[Start of RECORDS FOR THE TASK]

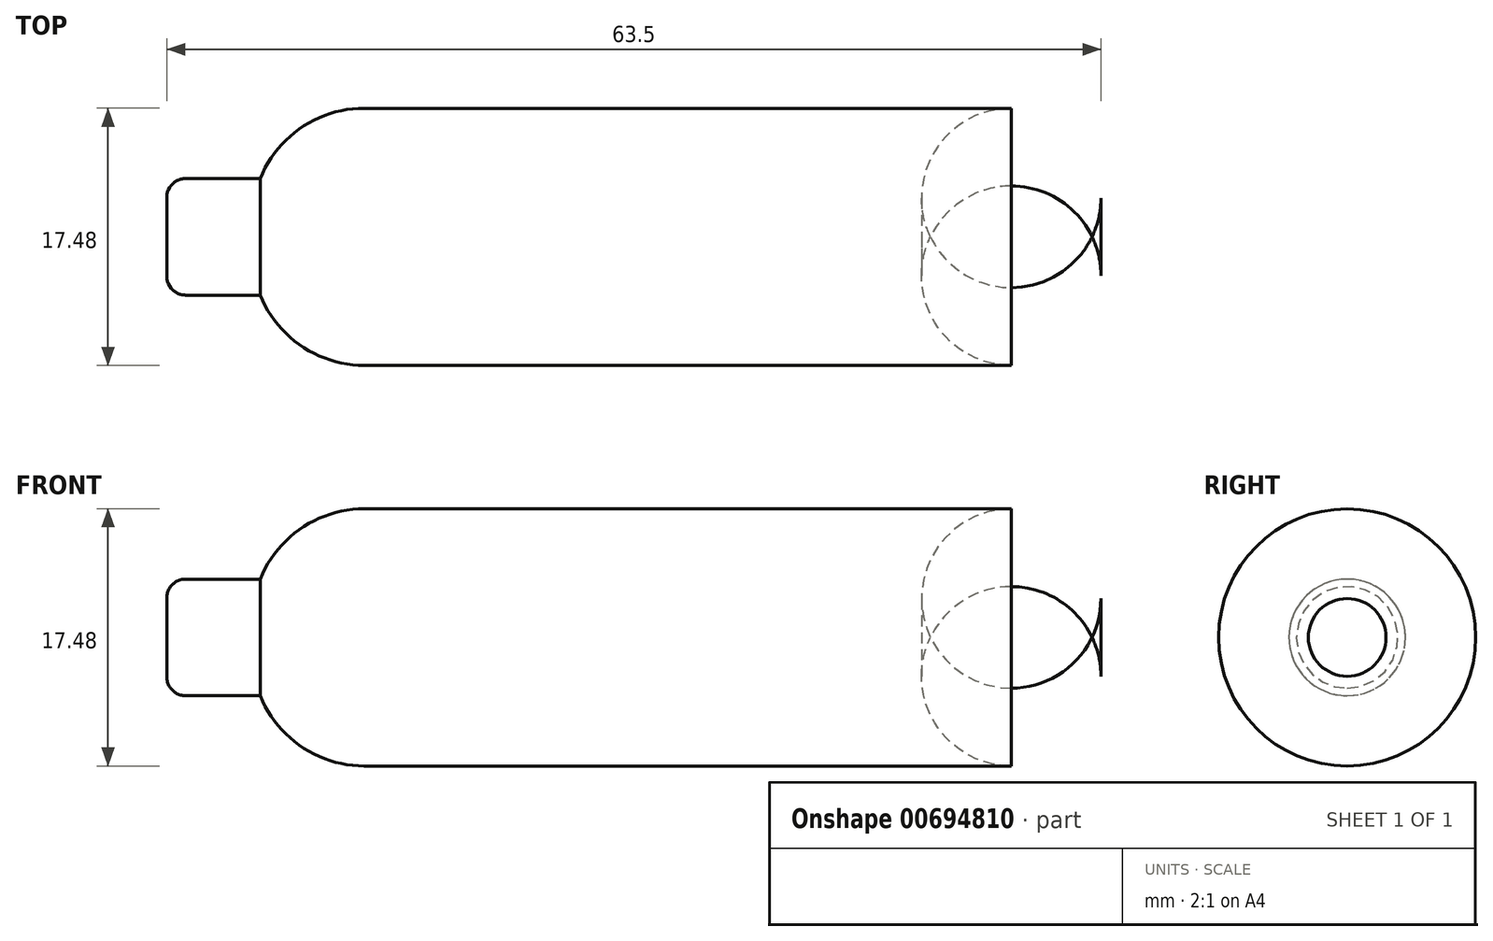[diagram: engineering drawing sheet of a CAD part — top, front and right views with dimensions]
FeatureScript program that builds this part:
annotation { "Feature Type Name" : "Feature", "Feature Type Description" : "" }
export const myFeature = defineFeature(function(context is Context, id is Id, definition is map)
    precondition{}
    {
        {
            var Q0;
            Q0=qCreatedBy(makeId("Front.planeOp"),FACE);
            var sketch = newSketch(context, id + "F0", { "sketchPlane" : qUnion([Q0])});
            skLineSegment(sketch, "E0", {"start": v(38.2, 8.74) * mm, "end": v(38.2, 0) * mm});
            skLineSegment(sketch, "E1", {"start": v(38.2, 0) * mm, "end": v(-25.3, 0) * mm});
            skLineSegment(sketch, "E2", {"start": v(-25.3, 0) * mm, "end": v(-25.3, 3.96) * mm});
            skLineSegment(sketch, "E3", {"start": v(-25.3, 3.96) * mm, "end": v(-18.94, 3.96) * mm});
            skLineSegment(sketch, "E4", {"start": v(-18.94, 3.96) * mm, "end": v(-18.94, 8.74) * mm});
            skLineSegment(sketch, "E5", {"start": v(-18.94, 8.74) * mm, "end": v(38.2, 8.74) * mm});
            skSolve(sketch);
        }
        {
            var Q0;
            Q0=makeQuery(id+"F0.imprint","IMPRINT",FACE,{"disambiguationData":[TD([[makeQuery(id+"F0.imprint","IMPRINT",EDGE,{"derivedFrom":sQuery(id+"F0.wireOp",EDGE,"E0")}),-1.0]])]});
            var Q1;
            Q1=sQuery(id+"F0.wireOp",EDGE,"E1");
            revolve(context, id + "F1", {"entities" : qUnion([Q0]), "axis" : qUnion([Q1]), "revolveType" : RevolveType.FULL});
        }
        {
            var Q0;
            Q0=makeQuery(id+"F1.opRevolve","SWEPT_FACE",FACE,{"disambiguationData":[OSD([sQuery(id+"F0.wireOp",EDGE,"E0")])]});
            fillet(context, id + "F2", {"entities" : qUnion([Q0]), "radius" : 6.1 * mm, "tangentPropagation" : true, "allowEdgeOverflow" : false});
        }
        {
            var Q0;
            Q0=makeQuery(id+"F1.opRevolve","SWEPT_EDGE",EDGE,{"disambiguationData":[OSD([sQuery(id+"F0.wireOp",EDGE,"E4"),sQuery(id+"F0.wireOp",EDGE,"E5")])]});
            fillet(context, id + "F3", {"entities" : qUnion([Q0]), "radius" : 7.62 * mm, "tangentPropagation" : true, "allowEdgeOverflow" : false});
        }
        {
            var Q0;
            Q0=makeQuery(id+"F1.opRevolve","SWEPT_FACE",FACE,{"disambiguationData":[OSD([sQuery(id+"F0.wireOp",EDGE,"E2")])]});
            fillet(context, id + "F4", {"entities" : qUnion([Q0]), "radius" : 1.27 * mm, "tangentPropagation" : true, "allowEdgeOverflow" : false});
        }
    });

[End of RECORDS FOR THE TASK]

Pull out each line of the data above that contains the string "makeQuery". Treat uppercase and lowercase letters as different.

            Q0=makeQuery(id+"F0.imprint","IMPRINT",FACE,{"disambiguationData":[TD([[makeQuery(id+"F0.imprint","IMPRINT",EDGE,{"derivedFrom":sQuery(id+"F0.wireOp",EDGE,"E0")}),-1.0]])]});
            Q0=makeQuery(id+"F1.opRevolve","SWEPT_FACE",FACE,{"disambiguationData":[OSD([sQuery(id+"F0.wireOp",EDGE,"E0")])]});
            Q0=makeQuery(id+"F1.opRevolve","SWEPT_EDGE",EDGE,{"disambiguationData":[OSD([sQuery(id+"F0.wireOp",EDGE,"E4"),sQuery(id+"F0.wireOp",EDGE,"E5")])]});
            Q0=makeQuery(id+"F1.opRevolve","SWEPT_FACE",FACE,{"disambiguationData":[OSD([sQuery(id+"F0.wireOp",EDGE,"E2")])]});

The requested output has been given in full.